_Prompt_
Write out all the lines below word for word, leaving out the pictures.

------------------------------------

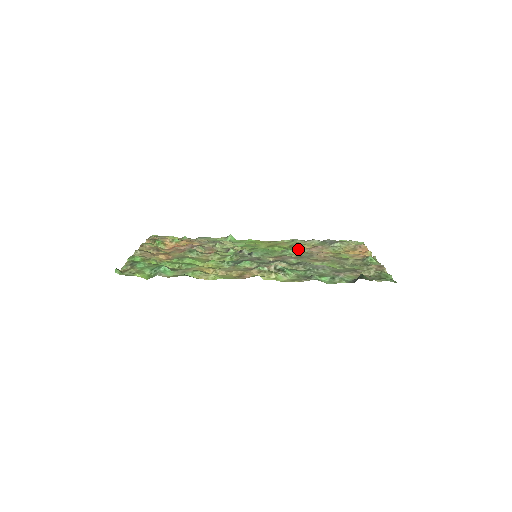
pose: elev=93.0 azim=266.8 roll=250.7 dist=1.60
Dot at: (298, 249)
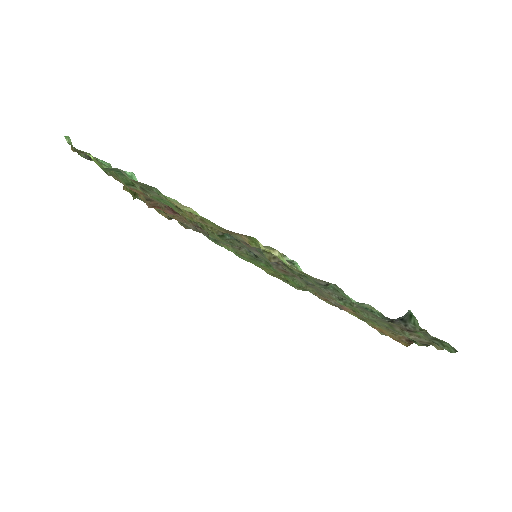
Dot at: occluded
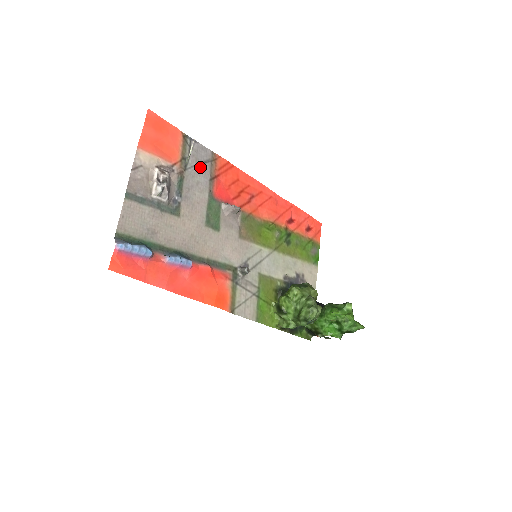
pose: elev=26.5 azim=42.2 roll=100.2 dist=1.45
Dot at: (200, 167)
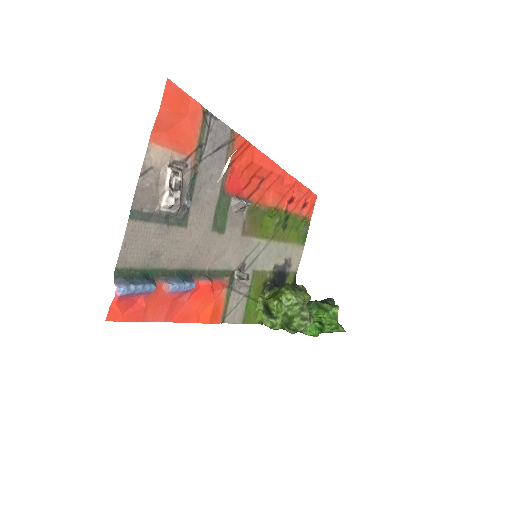
Dot at: (216, 154)
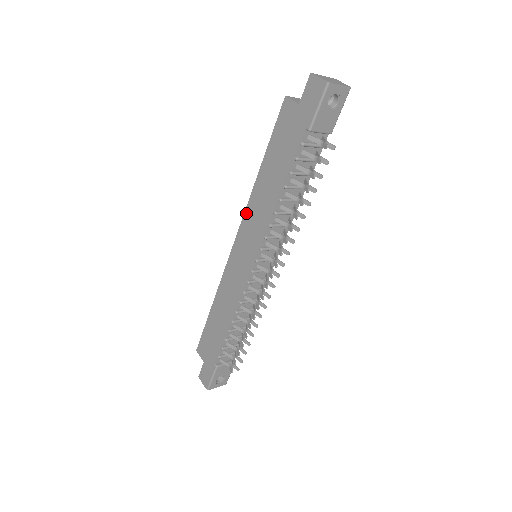
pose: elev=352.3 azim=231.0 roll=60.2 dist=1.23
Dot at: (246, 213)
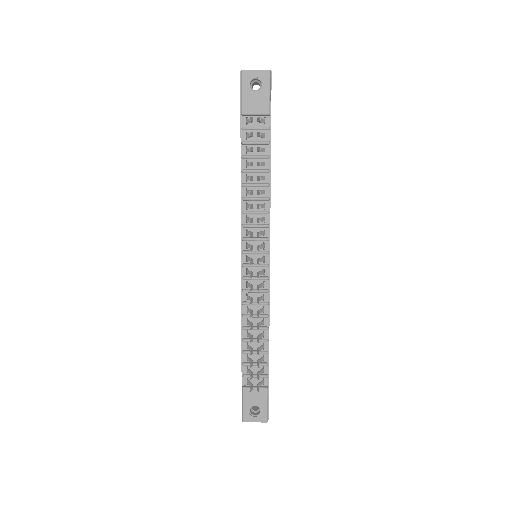
Dot at: occluded
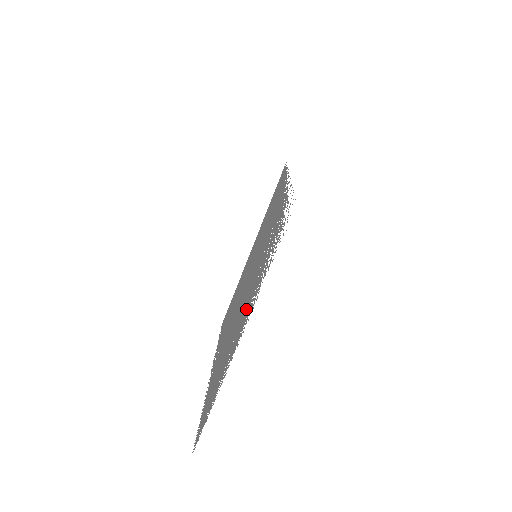
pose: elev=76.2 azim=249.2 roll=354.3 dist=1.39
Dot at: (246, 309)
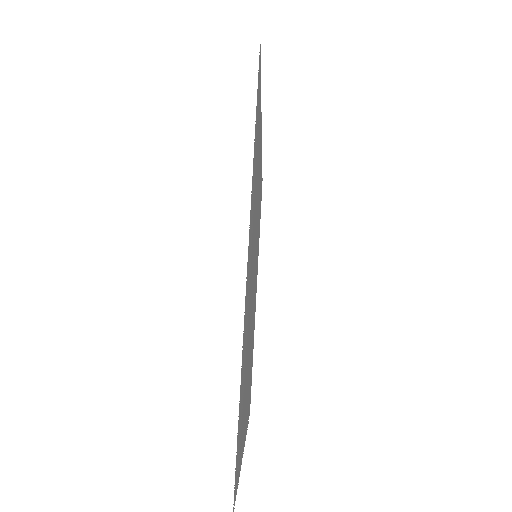
Dot at: (251, 249)
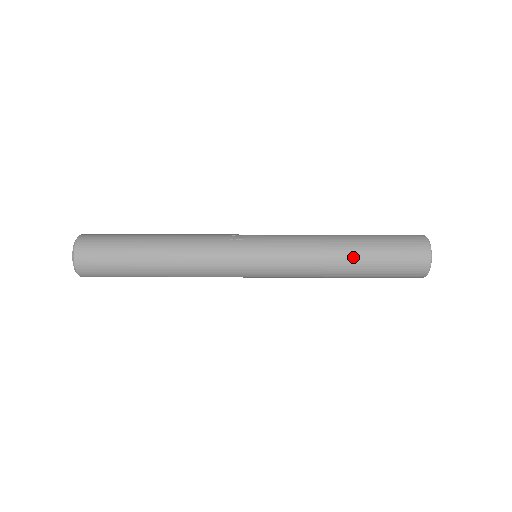
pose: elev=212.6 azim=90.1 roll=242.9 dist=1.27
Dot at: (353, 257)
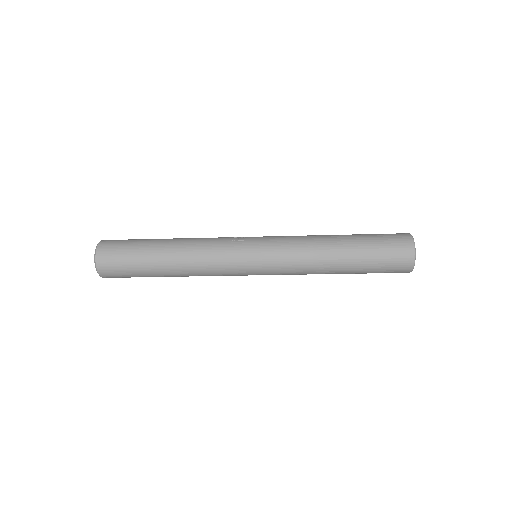
Dot at: (343, 253)
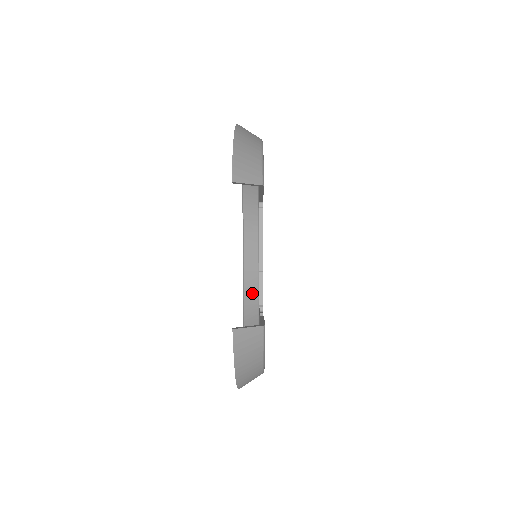
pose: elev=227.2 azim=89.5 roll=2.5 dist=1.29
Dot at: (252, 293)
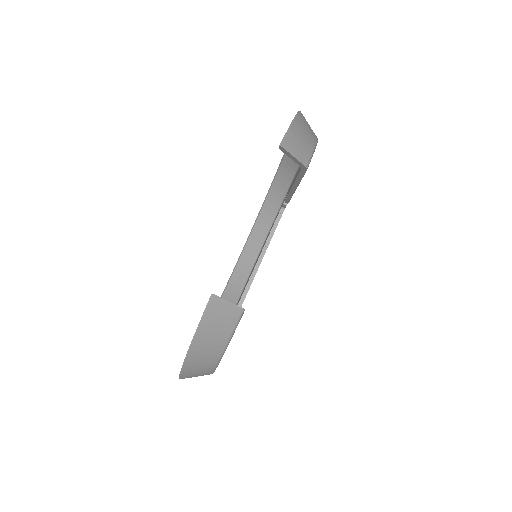
Dot at: (230, 300)
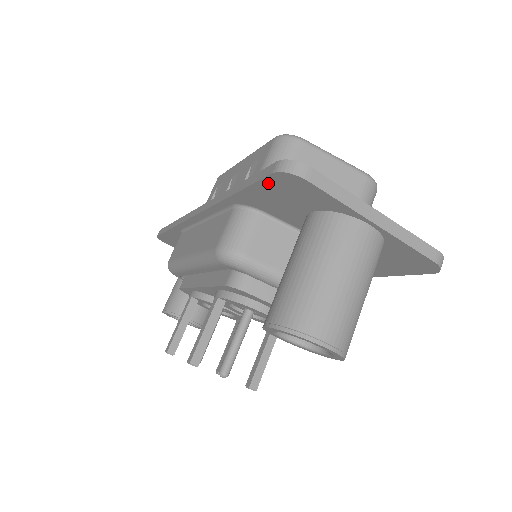
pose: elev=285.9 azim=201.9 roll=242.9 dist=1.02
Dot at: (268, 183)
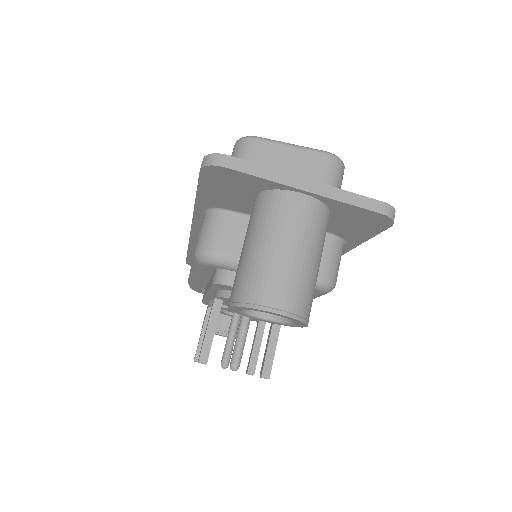
Dot at: (205, 180)
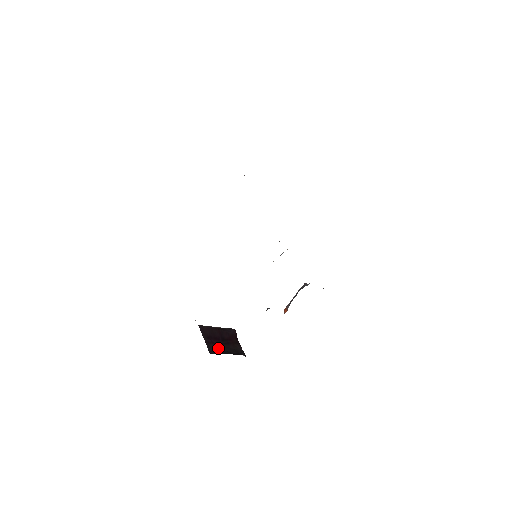
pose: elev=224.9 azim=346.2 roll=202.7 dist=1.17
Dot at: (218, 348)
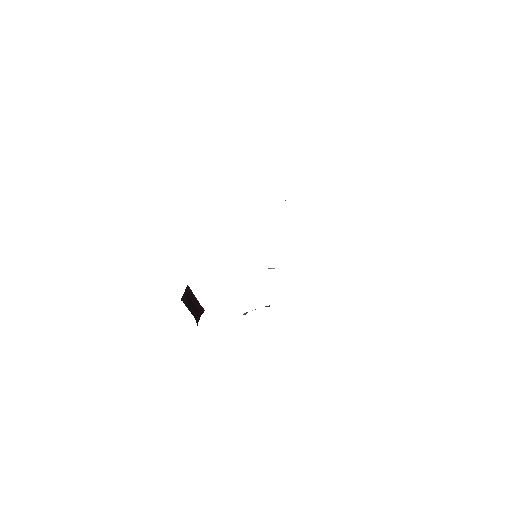
Dot at: (187, 304)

------------------------------------

_Solved problem_
pose: elev=93.0 azim=266.8 roll=250.7 dist=1.60
Dot at: (298, 249)
Dot at: occluded
pose: elev=26.5 azim=42.2 roll=100.2 dist=1.45
Dot at: (200, 167)
Dot at: (216, 154)
pose: elev=352.3 azim=231.0 roll=60.2 dist=1.23
Dot at: (246, 213)
Dot at: occluded
pose: elev=76.2 azim=249.2 roll=354.3 dist=1.39
Dot at: (246, 309)
Dot at: (251, 249)
pose: elev=212.6 azim=90.1 roll=242.9 dist=1.27
Dot at: (353, 257)
Dot at: (343, 253)
pose: elev=227.2 azim=89.5 roll=2.5 dist=1.29
Dot at: (252, 293)
Dot at: (230, 300)
pose: elev=285.9 azim=201.9 roll=242.9 dist=1.02
Dot at: (268, 183)
Dot at: (205, 180)
pose: elev=224.9 azim=346.2 roll=202.7 dist=1.17
Dot at: (218, 348)
Dot at: (187, 304)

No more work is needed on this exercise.